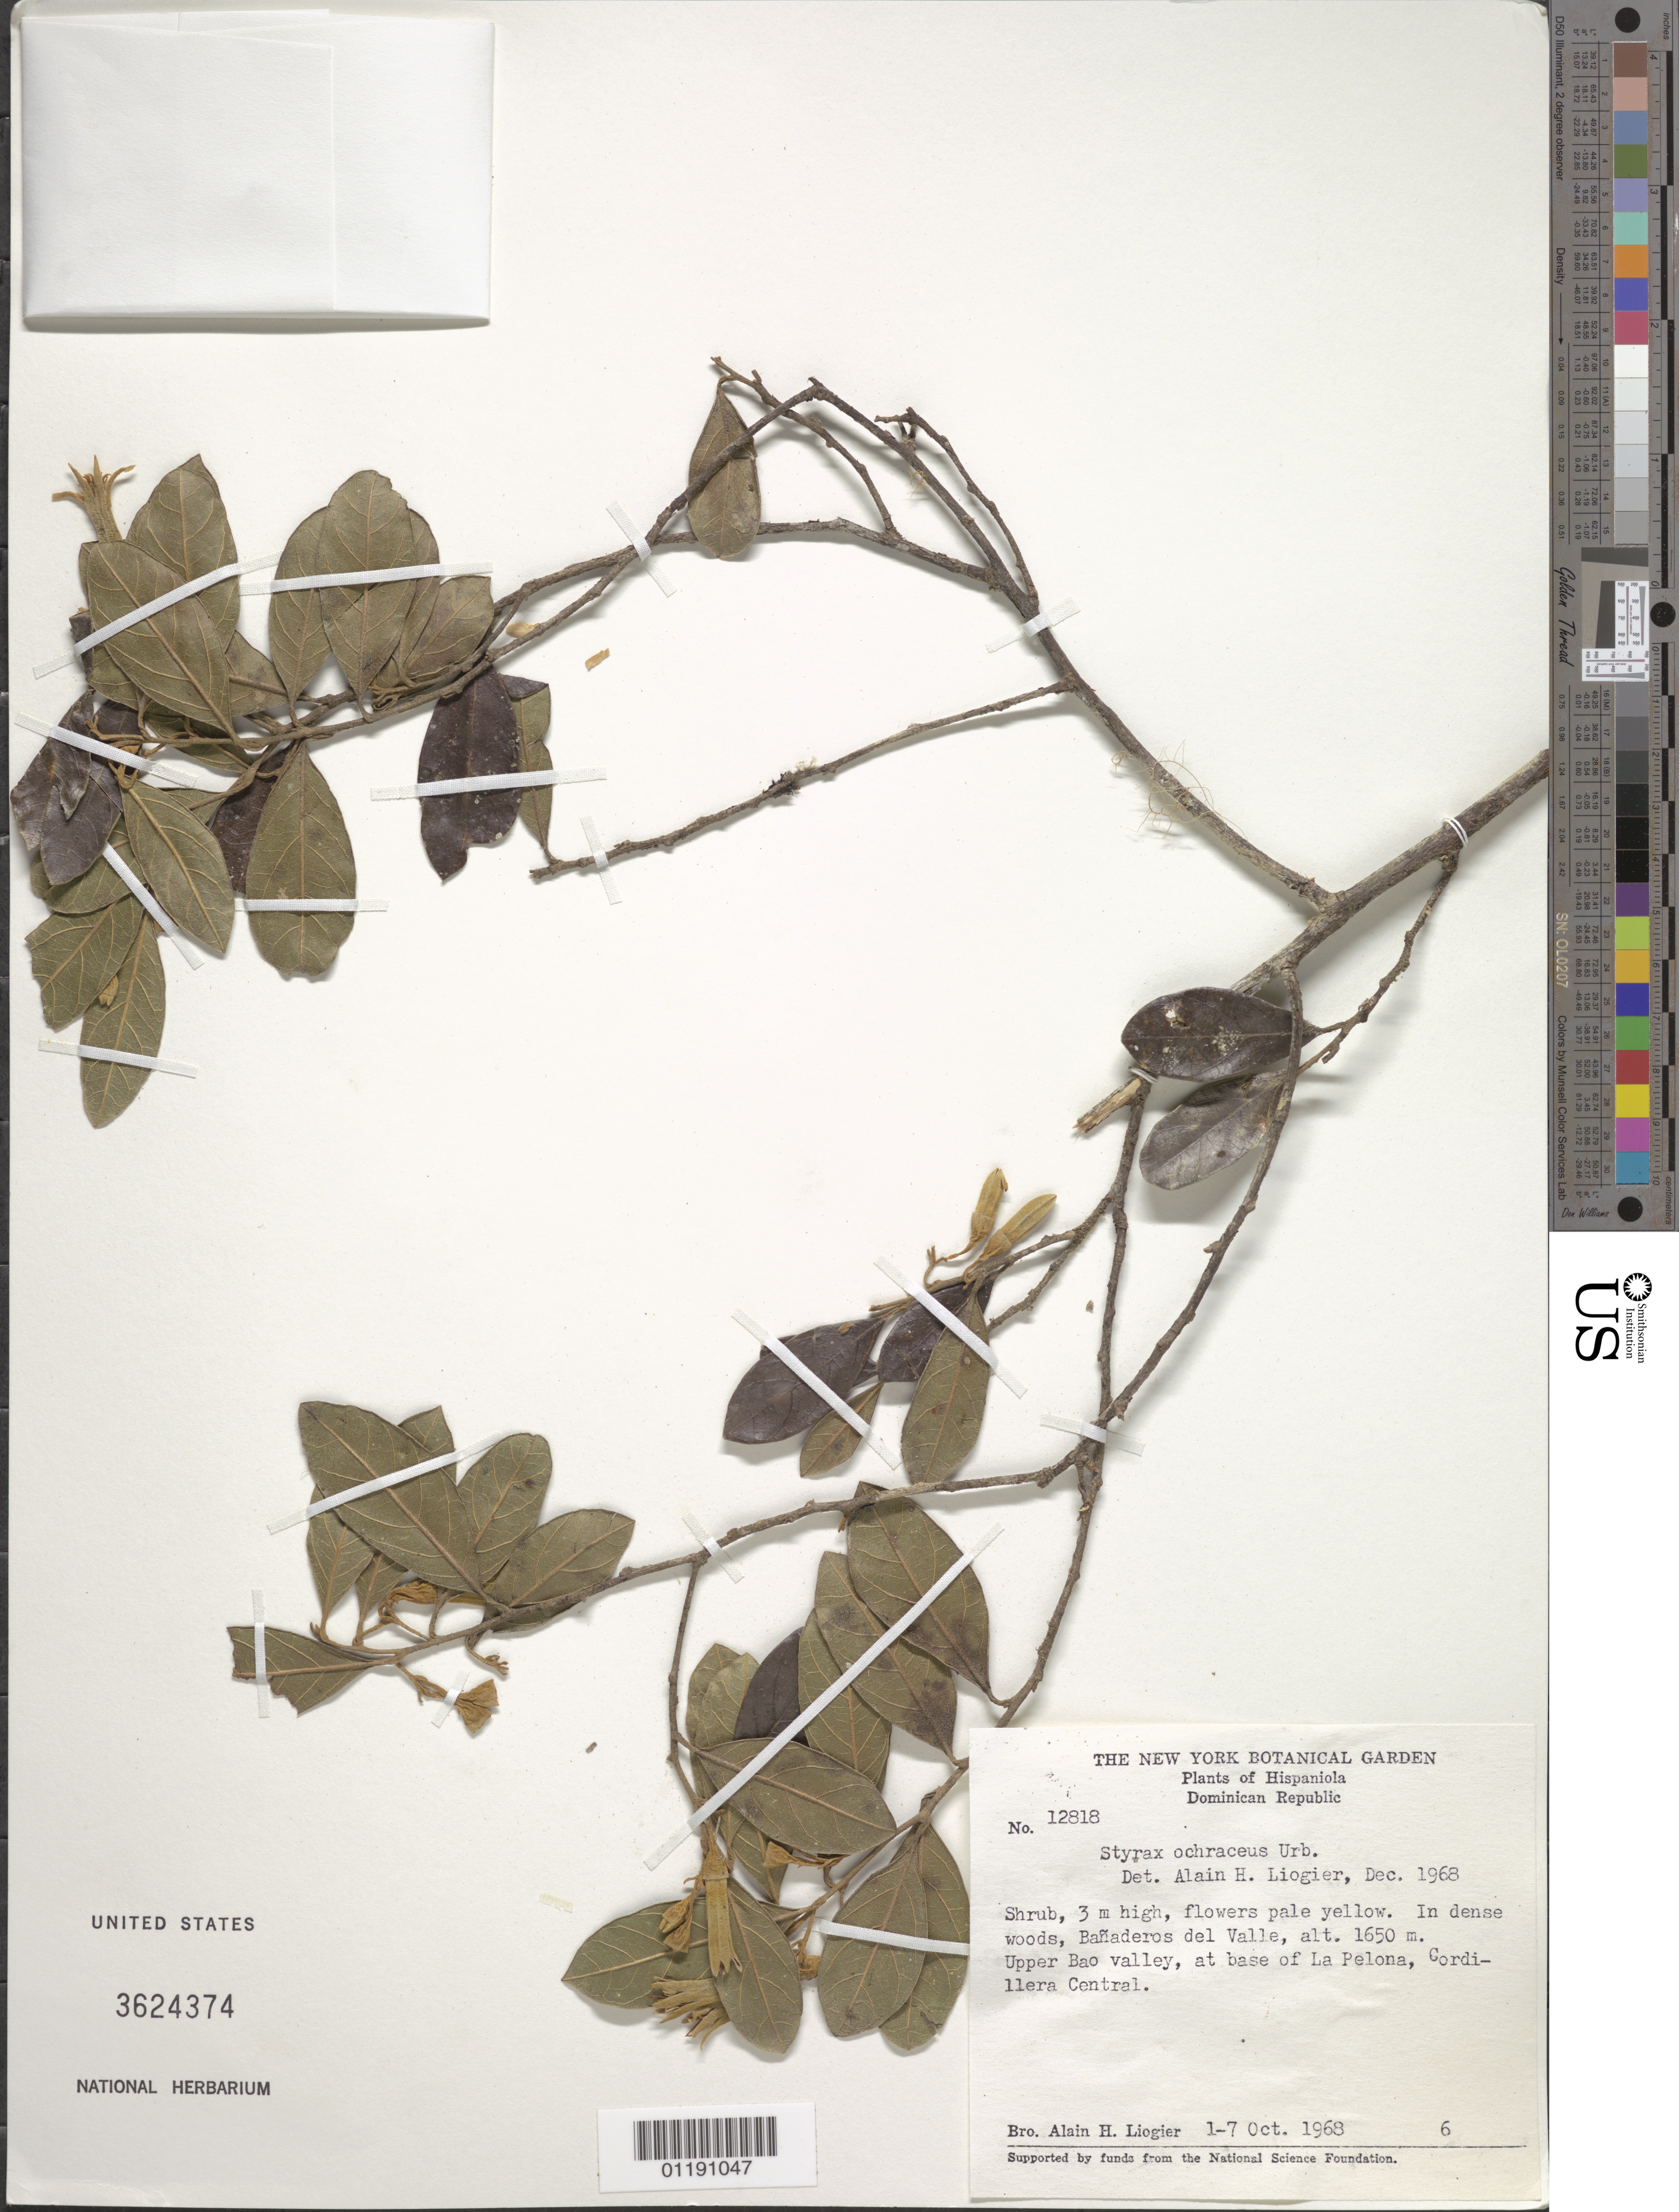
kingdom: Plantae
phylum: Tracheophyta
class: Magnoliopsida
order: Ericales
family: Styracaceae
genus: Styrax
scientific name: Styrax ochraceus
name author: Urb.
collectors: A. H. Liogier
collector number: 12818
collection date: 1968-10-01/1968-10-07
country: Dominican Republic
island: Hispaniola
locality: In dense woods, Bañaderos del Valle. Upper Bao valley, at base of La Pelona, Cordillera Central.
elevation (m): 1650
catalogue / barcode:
* * *
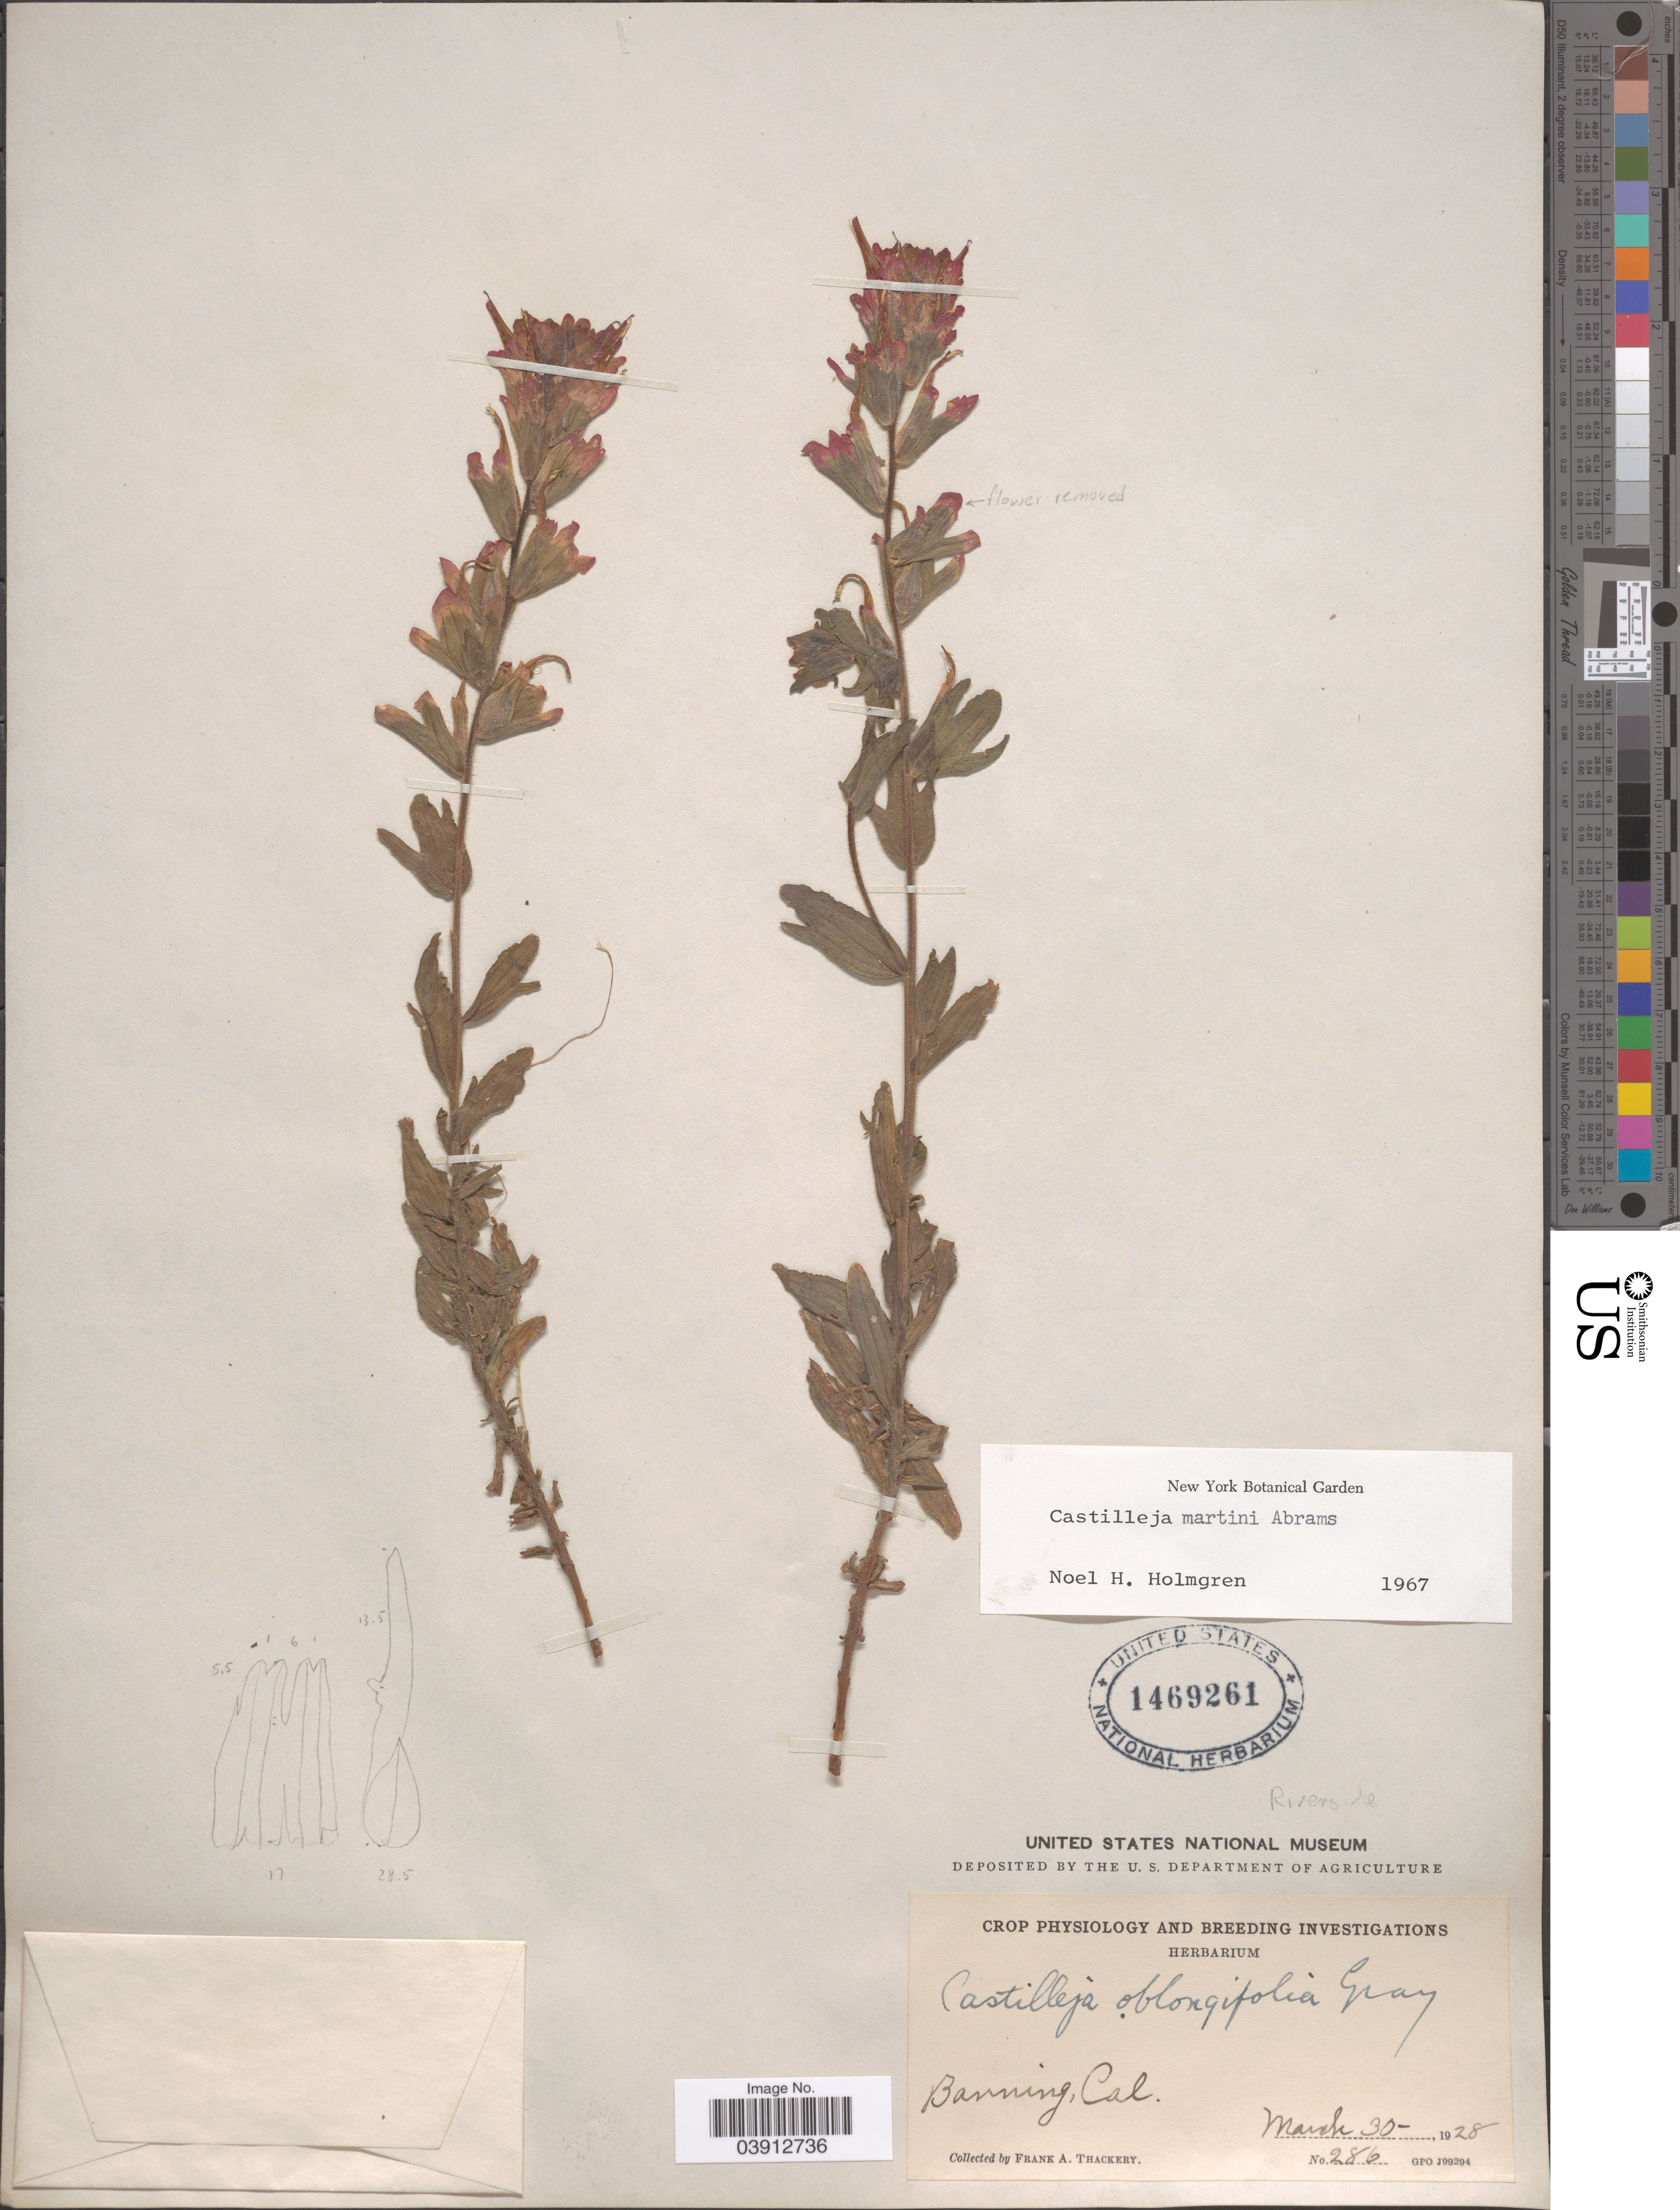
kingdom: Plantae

### [WHAT NEEDS TO BE DONE]
Reproduce the lines from the one containing "collection date: 1968-10-01/1968-10-07" through the one containing "elevation (m): 1650", both included, and nothing else.

### [SOLVED PROBLEM]
collection date: 1968-10-01/1968-10-07
country: Dominican Republic
island: Hispaniola
locality: In dense woods, Bañaderos del Valle. Upper Bao valley, at base of La Pelona, Cordillera Central.
elevation (m): 1650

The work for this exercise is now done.